DÉTAILS DE L'EXERCICE:
D'après l'article sur l'industrialisation de l'Empire, pourquoi l'indépendance pure et simple risquerait-elle d'être une solution illusoire ?

**** TEXTE FOURNI

Industrialisation de l'Empire
Combat
24 juillet 1946
Tout le monde convient que le colonialisme,
au sens que l'on donnait à ce mot vers la fin du siècle dernier,
appartient désormais à une époque révolue. Il n'est pas de tâche
plus urgente, de portée plus vaste pour la France, que
l'élaboration progressive, en doctrine et en fait, du régime
destiné à prendre la place du régime colonial.
Dans la plupart des cas, l'indépendance
pure et simple, qui livrerait les territoires émancipés à d'autres
impérialismes, risquerait d'être une solution illusoire. L'idée de
l'Union française, riche de possibles et de féconds développements,
demeure encore vague. Tout le monde l'utilise parce que chacun lui
donne un autre contenu.

********
**** DONNÉES FOURNIES

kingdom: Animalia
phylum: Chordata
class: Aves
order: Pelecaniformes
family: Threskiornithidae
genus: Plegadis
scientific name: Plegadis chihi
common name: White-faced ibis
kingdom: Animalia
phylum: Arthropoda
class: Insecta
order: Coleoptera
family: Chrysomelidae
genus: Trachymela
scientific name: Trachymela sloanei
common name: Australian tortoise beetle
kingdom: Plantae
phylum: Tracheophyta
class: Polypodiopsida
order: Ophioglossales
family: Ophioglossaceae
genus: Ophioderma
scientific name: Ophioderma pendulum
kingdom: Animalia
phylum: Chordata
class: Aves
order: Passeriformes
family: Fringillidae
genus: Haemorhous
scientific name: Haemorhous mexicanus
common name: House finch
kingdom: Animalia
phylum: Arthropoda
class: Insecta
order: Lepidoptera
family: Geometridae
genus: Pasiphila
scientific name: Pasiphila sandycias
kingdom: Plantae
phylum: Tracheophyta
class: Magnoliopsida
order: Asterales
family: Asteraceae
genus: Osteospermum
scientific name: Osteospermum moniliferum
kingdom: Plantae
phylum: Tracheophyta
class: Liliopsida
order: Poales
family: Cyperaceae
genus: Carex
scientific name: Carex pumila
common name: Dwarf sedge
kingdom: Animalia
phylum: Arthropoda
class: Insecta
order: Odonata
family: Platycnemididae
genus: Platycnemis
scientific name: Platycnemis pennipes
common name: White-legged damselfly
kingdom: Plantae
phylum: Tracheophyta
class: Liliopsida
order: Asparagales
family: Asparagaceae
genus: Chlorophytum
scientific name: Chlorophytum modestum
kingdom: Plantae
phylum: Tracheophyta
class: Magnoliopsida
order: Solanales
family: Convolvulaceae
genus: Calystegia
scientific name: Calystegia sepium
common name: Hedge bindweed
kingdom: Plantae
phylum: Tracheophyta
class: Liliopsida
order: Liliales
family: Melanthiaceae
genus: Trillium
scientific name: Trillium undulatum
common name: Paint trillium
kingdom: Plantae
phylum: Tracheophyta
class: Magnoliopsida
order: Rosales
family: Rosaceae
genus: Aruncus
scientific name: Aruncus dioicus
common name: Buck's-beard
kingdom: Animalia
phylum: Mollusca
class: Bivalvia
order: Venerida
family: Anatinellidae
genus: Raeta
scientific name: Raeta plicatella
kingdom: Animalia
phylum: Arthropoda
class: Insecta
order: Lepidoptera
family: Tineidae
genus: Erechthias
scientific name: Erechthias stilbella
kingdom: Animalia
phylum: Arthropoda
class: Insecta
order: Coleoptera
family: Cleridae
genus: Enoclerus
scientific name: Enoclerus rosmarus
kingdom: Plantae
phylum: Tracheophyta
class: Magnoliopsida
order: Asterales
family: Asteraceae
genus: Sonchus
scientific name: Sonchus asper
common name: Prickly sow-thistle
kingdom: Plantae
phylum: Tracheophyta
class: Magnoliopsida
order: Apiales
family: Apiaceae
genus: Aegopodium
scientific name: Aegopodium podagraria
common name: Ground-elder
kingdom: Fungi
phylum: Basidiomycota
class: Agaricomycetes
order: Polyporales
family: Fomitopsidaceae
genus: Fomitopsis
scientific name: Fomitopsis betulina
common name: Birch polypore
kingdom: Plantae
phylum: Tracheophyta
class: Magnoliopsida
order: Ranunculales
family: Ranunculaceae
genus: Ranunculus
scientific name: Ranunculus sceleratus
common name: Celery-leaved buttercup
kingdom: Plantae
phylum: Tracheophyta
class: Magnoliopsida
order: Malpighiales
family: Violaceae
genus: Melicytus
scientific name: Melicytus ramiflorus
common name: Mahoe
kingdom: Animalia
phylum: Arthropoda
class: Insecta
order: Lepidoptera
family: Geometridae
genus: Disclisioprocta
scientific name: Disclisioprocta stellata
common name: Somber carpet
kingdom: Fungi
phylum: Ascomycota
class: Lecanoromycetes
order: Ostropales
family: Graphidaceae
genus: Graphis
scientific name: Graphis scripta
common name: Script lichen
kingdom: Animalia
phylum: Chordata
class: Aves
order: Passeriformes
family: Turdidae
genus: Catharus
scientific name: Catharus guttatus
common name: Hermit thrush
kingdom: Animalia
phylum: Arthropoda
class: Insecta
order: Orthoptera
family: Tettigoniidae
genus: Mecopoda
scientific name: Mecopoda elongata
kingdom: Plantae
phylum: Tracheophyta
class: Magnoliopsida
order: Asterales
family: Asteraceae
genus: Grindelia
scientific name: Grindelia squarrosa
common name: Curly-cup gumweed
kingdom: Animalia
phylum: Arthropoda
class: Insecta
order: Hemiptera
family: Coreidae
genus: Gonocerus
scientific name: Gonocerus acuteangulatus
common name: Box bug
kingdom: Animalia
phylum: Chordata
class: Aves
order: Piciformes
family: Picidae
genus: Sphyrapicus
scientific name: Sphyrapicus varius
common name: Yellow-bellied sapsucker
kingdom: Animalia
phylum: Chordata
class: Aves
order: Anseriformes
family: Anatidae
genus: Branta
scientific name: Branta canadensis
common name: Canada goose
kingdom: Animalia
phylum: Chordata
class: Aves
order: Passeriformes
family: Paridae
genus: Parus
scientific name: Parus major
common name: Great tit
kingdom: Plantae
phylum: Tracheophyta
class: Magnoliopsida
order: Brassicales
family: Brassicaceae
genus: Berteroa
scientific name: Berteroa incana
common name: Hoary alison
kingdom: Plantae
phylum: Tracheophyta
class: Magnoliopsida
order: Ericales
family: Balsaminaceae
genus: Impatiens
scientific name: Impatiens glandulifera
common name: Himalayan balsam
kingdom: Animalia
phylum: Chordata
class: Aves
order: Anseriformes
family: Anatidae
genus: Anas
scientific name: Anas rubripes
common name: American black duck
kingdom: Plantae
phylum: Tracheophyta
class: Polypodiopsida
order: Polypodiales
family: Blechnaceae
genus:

********

RÉPONSE:
Selon l'article, l'indépendance pure et simple risquerait d'être une solution illusoire parce qu'elle livrerait les territoires émancipés à d'autres impérialismes.